*Records supplied*.
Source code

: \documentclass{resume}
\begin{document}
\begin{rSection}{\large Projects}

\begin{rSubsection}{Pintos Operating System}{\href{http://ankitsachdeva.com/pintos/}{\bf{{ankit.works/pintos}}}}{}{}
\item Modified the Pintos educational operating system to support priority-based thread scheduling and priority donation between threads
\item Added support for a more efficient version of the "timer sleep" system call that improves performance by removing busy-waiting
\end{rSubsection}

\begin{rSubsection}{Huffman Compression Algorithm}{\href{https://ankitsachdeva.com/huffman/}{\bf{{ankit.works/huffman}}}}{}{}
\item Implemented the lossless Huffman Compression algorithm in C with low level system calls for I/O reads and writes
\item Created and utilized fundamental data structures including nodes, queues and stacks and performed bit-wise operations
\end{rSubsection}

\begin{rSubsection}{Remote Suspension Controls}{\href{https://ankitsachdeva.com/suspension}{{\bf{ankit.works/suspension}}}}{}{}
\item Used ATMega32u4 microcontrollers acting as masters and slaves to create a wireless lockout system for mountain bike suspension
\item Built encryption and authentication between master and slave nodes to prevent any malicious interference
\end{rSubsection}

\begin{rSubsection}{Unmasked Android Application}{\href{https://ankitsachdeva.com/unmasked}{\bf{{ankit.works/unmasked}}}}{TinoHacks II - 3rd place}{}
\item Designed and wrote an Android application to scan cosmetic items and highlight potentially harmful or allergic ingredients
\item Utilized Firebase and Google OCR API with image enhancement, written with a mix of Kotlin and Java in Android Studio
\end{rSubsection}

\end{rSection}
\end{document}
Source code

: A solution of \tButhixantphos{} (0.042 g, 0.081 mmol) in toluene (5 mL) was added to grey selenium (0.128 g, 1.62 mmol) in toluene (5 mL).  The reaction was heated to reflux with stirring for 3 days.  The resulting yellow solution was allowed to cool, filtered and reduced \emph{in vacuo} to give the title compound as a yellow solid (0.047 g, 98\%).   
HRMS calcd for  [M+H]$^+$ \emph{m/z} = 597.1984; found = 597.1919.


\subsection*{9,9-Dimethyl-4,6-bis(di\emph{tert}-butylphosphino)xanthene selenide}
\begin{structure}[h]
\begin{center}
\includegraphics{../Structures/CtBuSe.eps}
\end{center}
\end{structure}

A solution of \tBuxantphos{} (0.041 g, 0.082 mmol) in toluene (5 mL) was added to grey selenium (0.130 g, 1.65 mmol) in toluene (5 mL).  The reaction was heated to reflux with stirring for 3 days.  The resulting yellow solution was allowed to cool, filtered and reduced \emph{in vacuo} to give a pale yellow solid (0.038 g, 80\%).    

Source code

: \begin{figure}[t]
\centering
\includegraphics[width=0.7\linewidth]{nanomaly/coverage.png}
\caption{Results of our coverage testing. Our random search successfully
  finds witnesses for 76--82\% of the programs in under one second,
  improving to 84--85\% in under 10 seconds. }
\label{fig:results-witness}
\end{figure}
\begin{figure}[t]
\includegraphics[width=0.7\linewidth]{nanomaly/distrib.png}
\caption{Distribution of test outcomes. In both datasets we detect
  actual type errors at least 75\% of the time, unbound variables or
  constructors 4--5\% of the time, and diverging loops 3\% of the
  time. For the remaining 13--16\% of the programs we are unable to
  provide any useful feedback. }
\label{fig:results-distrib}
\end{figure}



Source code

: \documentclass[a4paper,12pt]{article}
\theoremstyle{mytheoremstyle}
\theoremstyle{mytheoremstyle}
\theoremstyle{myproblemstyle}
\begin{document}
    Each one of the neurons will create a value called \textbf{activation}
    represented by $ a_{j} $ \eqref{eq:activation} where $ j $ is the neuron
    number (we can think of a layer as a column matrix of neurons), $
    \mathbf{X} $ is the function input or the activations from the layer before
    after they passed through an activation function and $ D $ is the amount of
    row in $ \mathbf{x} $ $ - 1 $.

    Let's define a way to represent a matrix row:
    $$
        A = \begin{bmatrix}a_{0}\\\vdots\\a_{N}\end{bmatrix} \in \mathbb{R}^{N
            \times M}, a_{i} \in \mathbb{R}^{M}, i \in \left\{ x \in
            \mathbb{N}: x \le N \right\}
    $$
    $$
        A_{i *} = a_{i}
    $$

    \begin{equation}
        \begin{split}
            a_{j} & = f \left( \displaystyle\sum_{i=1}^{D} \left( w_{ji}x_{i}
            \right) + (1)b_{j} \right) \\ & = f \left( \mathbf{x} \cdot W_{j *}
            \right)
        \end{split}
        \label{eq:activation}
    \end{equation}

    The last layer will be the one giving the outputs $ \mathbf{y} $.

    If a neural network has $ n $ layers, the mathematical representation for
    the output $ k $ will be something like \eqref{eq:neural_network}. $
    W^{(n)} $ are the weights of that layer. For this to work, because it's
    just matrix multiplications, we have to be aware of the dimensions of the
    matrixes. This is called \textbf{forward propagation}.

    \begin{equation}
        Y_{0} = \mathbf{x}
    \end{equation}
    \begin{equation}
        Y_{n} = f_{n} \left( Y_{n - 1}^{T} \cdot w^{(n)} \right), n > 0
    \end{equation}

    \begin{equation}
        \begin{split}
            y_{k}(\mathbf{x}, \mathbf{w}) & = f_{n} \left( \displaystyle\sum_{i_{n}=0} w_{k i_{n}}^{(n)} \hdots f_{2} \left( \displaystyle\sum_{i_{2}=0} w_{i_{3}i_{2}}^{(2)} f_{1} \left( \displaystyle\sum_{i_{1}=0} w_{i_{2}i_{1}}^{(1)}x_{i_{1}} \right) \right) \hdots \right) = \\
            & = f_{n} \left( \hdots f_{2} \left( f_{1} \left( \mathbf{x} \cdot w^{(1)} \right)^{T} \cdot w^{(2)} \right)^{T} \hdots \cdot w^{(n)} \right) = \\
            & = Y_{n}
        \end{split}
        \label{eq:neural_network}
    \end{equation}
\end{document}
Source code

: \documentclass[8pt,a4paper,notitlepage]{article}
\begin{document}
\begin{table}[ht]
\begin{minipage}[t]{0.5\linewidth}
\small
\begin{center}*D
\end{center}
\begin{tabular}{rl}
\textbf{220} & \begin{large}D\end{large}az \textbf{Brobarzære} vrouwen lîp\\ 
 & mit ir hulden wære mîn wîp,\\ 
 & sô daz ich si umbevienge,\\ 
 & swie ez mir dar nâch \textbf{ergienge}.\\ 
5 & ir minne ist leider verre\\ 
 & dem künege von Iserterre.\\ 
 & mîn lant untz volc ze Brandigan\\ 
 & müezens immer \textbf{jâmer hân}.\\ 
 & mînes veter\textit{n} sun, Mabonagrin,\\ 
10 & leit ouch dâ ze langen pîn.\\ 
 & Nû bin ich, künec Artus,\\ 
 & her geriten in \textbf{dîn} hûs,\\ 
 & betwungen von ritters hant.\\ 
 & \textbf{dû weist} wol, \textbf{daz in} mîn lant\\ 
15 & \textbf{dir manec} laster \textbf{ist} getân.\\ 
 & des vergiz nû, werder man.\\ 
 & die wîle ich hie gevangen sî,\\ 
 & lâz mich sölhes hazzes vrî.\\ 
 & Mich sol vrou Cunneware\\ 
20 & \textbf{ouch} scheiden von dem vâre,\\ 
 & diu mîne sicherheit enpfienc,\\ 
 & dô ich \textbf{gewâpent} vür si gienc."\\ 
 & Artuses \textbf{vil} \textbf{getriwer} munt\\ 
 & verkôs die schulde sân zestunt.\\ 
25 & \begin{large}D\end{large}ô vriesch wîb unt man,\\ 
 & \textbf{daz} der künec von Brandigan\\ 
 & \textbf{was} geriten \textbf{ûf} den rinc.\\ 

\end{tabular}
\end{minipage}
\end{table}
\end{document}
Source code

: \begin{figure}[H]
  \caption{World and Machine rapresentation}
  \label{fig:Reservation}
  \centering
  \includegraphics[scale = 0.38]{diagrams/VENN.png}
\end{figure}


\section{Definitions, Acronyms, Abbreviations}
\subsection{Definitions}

*What is required*.
Count up every line above that has the word "suspension" in it; answer with the number alone.

*Solution*.
2